** start of Data for the task **

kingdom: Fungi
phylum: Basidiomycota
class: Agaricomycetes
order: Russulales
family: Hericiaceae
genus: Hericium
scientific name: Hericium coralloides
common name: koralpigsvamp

** end of Data for the task **
** start of Data for the task **

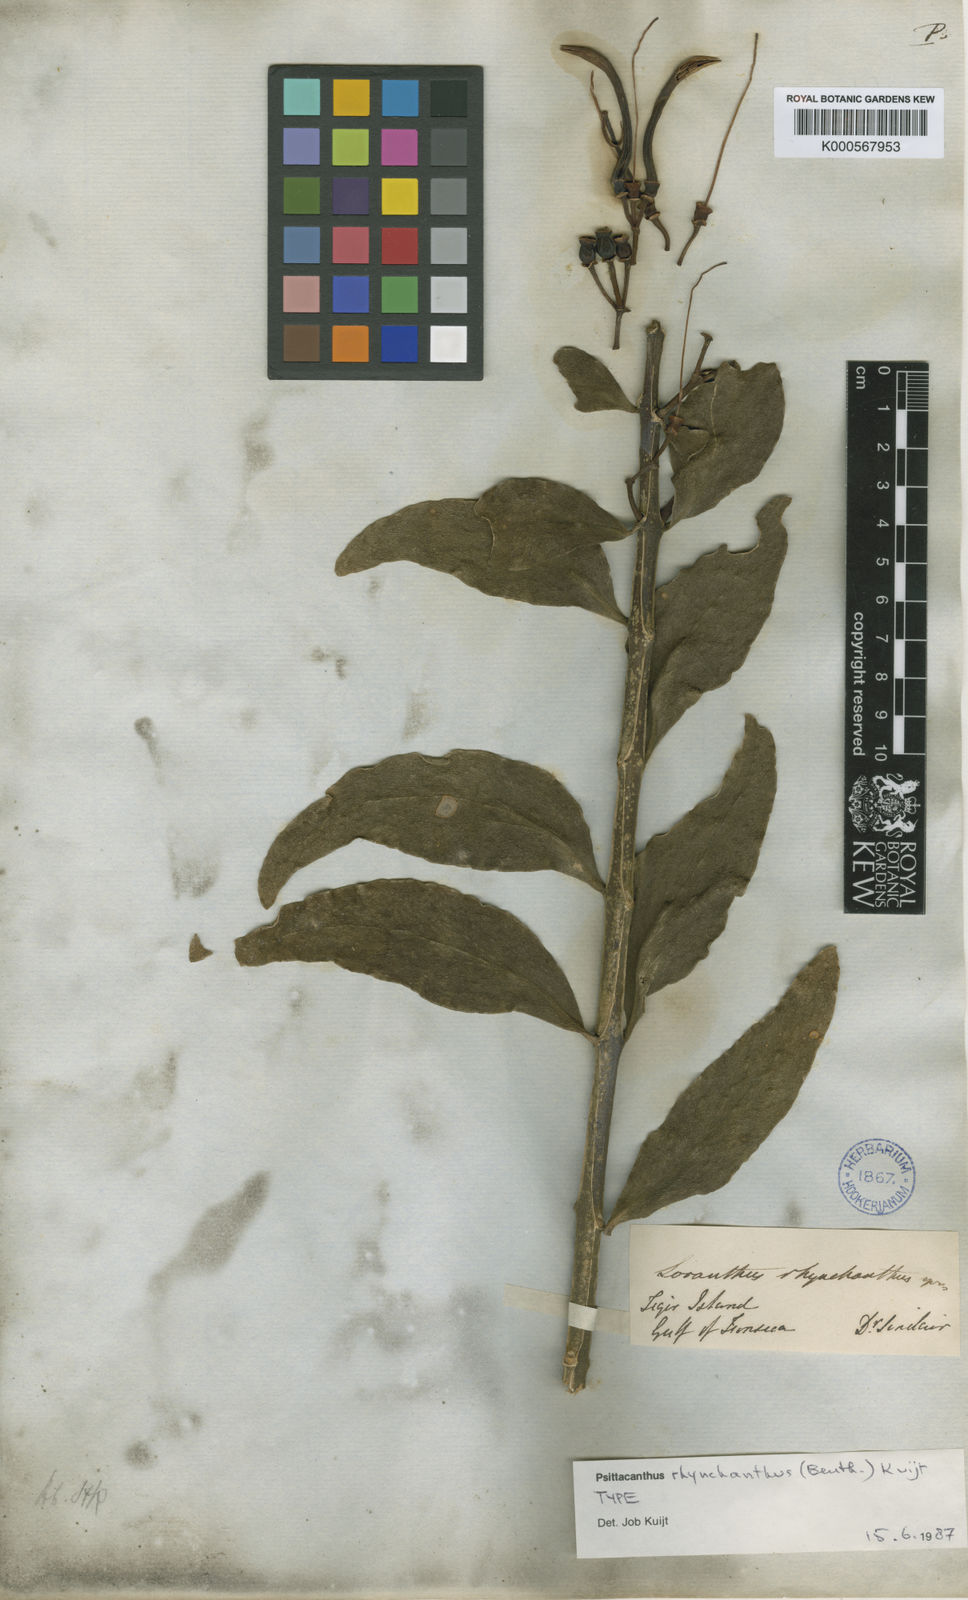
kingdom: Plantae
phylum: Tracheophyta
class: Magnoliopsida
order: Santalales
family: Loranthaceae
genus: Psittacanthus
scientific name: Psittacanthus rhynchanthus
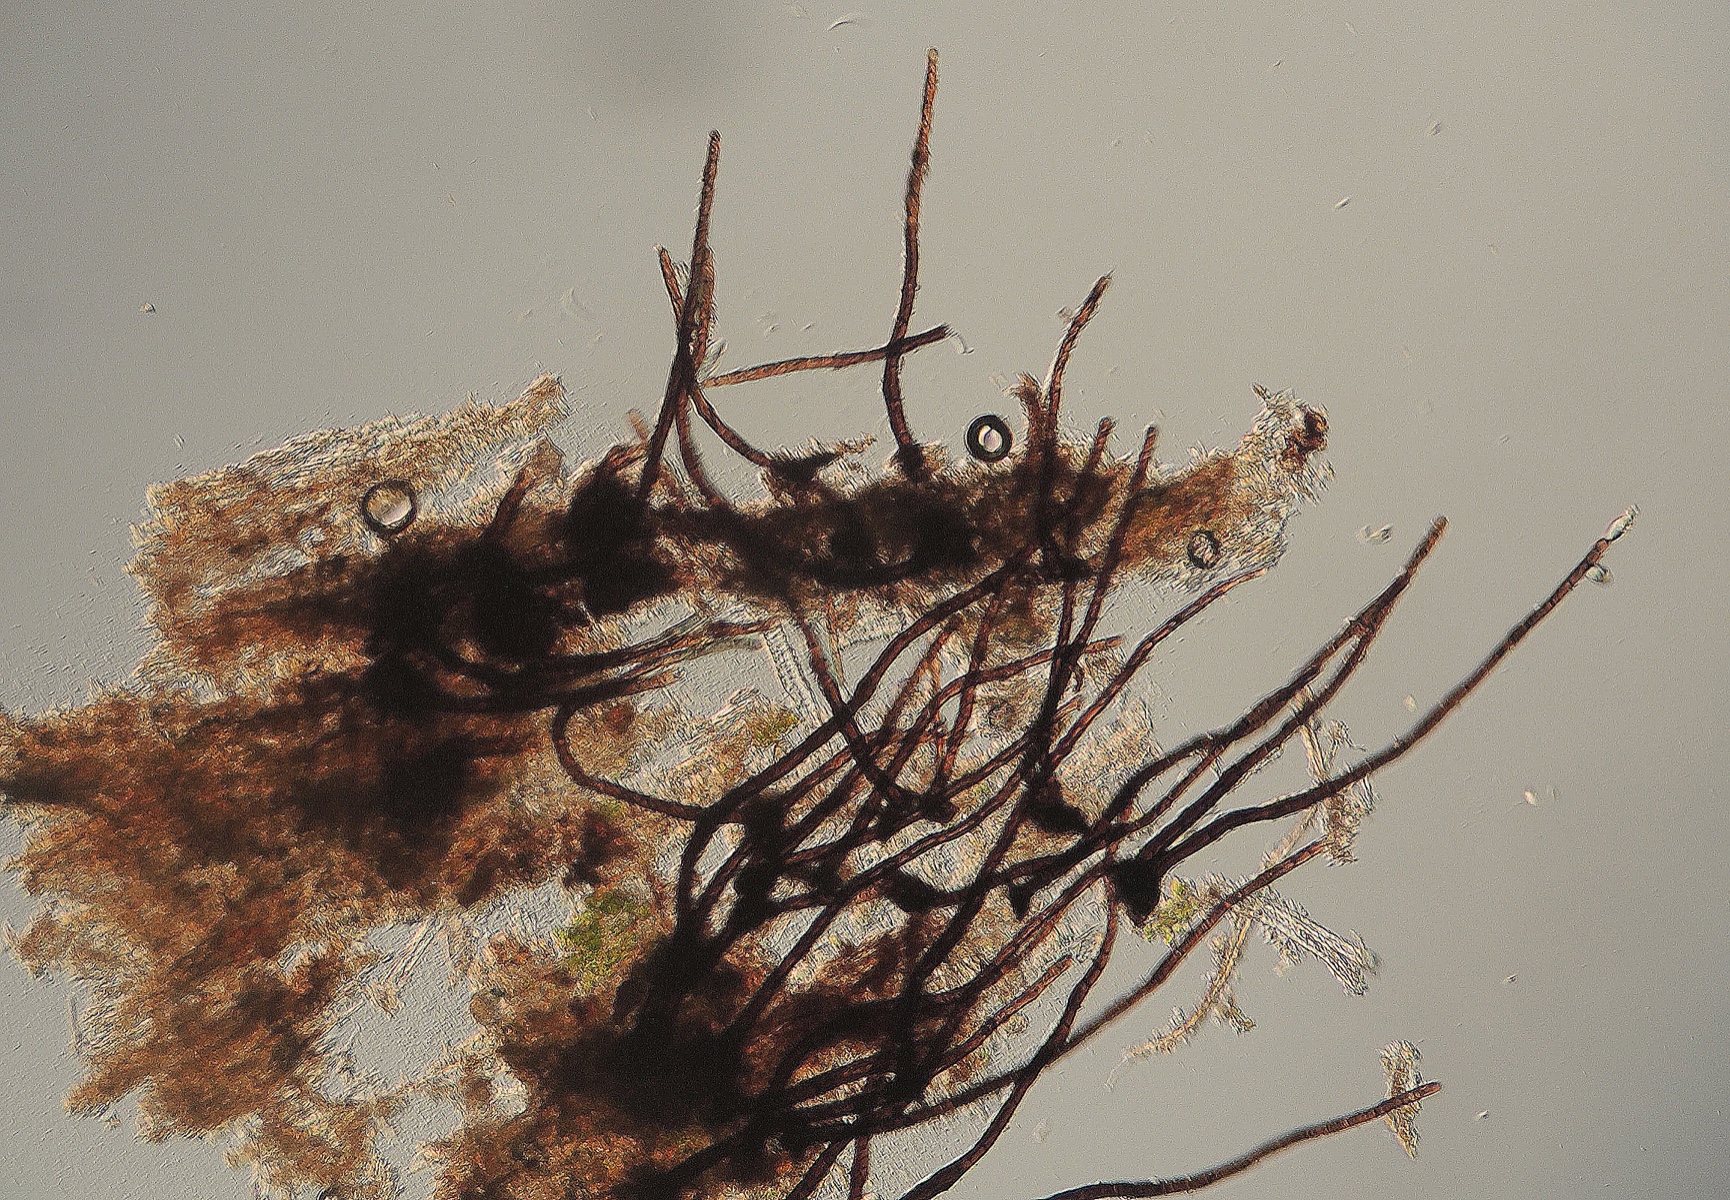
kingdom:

** end of Data for the task **
** start of Data for the task **

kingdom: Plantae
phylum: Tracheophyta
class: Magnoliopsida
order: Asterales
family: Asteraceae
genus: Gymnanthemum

** end of Data for the task **

Written problem:
Copy the lines of the records from the line with "kingdom: Fungi" to the line with "scientific name: Hericium coralloides", including both of those lines.

Exercise solution:
kingdom: Fungi
phylum: Basidiomycota
class: Agaricomycetes
order: Russulales
family: Hericiaceae
genus: Hericium
scientific name: Hericium coralloides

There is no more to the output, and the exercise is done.